Antsy
November 11, 2019
There’s something deeper at play.
Something at an identity level. It’s the only explanation.
I’m having a hard time with rest. I’m having a hard time providing my body with enough rest. I’d like to say that it isn’t my fault, the amount of rest my body needs has ticked way up in the last six to eight weeks. But the truth is, it is my fault. I’m not listening to my body tell me how much rest it needs. And then I’m not providing it.
I think I’m not listening to my body because I don’t believe it. I’m having a hard time believing that my body really needs this much rest. What makes my body so different? Okay, no, I know the answer to that. Two major surgeries and five other life-altering diagnoses make it different. That’s an obvious answer. But I went a long time after my last surgery doing what I wanted, without focusing so much on rest. Well, that’s maybe not as accurate now that I think about it. For the last year I was at home, I did rest a lot. Because I lived at home, I had hours upon hours commuting to and from school for resting. I had two days a week that I would expend energy and then I would rest most of the other five. Sure, I worked, but it wasn’t a 9-5 job. I had a good balance going. But then I had the first year and a half here in DC that I only expended and never rested. And then I did pay for it. I was exhausted and it exacerbated my illnesses and I was in a lot of pain all of the time. I had a lot of side effects.

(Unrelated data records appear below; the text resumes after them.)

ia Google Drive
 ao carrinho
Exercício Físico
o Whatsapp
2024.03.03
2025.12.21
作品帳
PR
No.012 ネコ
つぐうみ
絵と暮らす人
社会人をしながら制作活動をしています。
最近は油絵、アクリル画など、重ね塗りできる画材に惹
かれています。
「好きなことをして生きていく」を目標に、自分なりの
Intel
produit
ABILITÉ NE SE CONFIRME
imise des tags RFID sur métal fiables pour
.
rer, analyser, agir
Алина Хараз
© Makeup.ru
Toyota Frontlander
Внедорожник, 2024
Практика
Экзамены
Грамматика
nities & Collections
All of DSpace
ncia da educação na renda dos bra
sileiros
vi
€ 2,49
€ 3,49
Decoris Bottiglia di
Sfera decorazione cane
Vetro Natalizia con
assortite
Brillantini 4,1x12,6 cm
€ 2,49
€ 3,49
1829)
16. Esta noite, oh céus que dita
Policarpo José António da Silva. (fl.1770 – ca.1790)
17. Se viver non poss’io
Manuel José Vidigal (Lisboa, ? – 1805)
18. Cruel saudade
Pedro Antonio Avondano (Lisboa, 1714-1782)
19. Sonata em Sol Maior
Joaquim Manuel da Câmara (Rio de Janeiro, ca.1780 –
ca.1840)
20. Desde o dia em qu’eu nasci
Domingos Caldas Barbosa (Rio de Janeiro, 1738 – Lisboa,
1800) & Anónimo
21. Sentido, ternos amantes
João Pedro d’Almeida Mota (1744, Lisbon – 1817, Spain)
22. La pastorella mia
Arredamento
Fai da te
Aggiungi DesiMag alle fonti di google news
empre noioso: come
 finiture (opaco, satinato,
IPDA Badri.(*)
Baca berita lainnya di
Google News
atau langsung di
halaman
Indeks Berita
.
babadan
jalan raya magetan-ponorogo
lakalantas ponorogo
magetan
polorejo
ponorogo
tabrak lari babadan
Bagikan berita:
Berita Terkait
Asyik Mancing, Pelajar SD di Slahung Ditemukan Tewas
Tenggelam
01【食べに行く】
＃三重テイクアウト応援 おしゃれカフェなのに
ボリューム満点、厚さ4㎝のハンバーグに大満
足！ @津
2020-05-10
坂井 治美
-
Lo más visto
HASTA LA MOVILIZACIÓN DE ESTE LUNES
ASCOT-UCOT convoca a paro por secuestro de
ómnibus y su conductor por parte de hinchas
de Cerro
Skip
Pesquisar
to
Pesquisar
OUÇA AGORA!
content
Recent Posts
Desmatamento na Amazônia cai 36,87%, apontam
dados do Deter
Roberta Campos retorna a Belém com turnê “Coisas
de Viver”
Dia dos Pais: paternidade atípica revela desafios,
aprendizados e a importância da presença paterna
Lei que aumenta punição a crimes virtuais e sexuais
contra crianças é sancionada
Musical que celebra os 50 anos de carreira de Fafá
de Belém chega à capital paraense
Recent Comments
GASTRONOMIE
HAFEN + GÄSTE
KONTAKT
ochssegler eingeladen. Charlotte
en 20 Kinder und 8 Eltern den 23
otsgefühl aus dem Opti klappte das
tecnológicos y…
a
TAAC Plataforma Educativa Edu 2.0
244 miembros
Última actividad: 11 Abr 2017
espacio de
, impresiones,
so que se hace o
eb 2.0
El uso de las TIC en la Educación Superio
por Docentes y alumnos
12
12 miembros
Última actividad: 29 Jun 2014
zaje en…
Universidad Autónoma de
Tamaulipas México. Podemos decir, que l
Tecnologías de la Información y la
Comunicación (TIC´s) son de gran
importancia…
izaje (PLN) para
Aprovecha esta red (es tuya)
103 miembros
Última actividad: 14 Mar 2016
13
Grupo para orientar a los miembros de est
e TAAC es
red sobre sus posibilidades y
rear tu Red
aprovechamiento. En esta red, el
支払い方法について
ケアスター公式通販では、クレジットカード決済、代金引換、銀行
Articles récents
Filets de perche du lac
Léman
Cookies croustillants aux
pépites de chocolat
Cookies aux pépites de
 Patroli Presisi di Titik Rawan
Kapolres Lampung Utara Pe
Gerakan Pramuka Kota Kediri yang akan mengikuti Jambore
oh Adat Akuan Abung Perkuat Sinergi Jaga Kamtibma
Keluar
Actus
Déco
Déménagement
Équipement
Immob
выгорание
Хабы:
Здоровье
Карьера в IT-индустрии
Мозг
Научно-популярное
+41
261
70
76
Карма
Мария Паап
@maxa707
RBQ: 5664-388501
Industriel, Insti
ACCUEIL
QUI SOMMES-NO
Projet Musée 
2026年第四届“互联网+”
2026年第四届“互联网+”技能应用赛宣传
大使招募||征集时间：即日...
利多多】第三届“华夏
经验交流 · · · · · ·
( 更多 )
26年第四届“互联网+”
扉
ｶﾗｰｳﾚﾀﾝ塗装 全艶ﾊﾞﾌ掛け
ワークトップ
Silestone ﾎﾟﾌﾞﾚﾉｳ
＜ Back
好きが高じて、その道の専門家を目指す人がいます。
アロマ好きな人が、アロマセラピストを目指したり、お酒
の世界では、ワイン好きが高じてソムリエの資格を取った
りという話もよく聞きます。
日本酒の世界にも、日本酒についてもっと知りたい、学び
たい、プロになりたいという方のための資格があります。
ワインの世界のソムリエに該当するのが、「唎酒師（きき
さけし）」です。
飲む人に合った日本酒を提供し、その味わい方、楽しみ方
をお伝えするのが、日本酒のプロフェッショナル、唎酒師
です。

I have a hard time grasping that rest looks different at different times in my life, that my body looks different at different times in my life and I can’t standardize rest or activity. Even if my body looks the same as it did a couple of years ago, maybe I just wasn’t listening to my body back then, maybe I did need the same amount of rest that I do now but I just didn’t pay attention. Who knows. All I do know is that I can’t assume how much rest my body needs, I just need to listen and respond appropriately. I also need to remember that rest isn’t only reactionary, it’s sometimes proactive. After all, when I go on a road trip, I fill up the gas tank at the start of the trip, even if it’s already halfway full because I want to make sure I make it as far as possible when I have a long road in front of me. This is making sense.
But it runs deeper than that. The kind of rest my body needs is immobility. Which is what gets me the most. If my body required rest in the form of yoga classes every day, at least I’d have some net gain. I’d see positive results, outwardly. But my body, right now, is requiring the kind of rest that is the absence of movement and action. It needs to be supported by a chair or a bed, not its own muscles and effort. So what am I left with? Reading, watching Netflix, scrolling mindlessly through my phone? I need to be doing something in order to not carry around the weight of guilt or self-shame.
But why do I need to be doing something? I had time when I lived at home the couple of years after the brain surgery that I was fine not doing anything. I had no problem sitting on the couch watching tv with my parents or doing a puzzle with my dad or working my way through a stack of books. Why do I now need to be super active and productive and be contributing something to someone somewhere? Is it a product of the environment I’m in? When I lived in Alabama, I didn’t strive to live in DC. I wasn’t working toward a certain place or goal or level, I was just living and doing the thing that was right in front of me. So what changed when I ended up in DC? Is it a product of my personality? I have largely been achievement-based and capability-focused. Is that what I’m focusing on now? Is it a product of any of the number of trauma-fueled feelings driving me? Do I feel I have to justify all of the efforts of the people who saved my life? Is it that I have to constantly work really hard to accomplish and achieve because I can hear the clock that ticks in all of our lives a little louder than most? Am I a cliché?!
There’s something very deep within me that’s fighting my body’s need for rest and I feel like I keep digging to try and draw it out but I keep underestimating its depth and keep coming up empty. I don’t know if the batteries in my flashlight and the water in my water bottle will last for the entirety of the trip that it will take to really get to the center and I feel like stopping. But knowing there’s something down there in that mine and not being able to get to it will drive me mad. I can already feel myself clawing at the walls within trying to rip myself apart if I don’t keep going and I don’t want the walls to collapse in on me while I sit there, so maybe I should stop. Just to rest.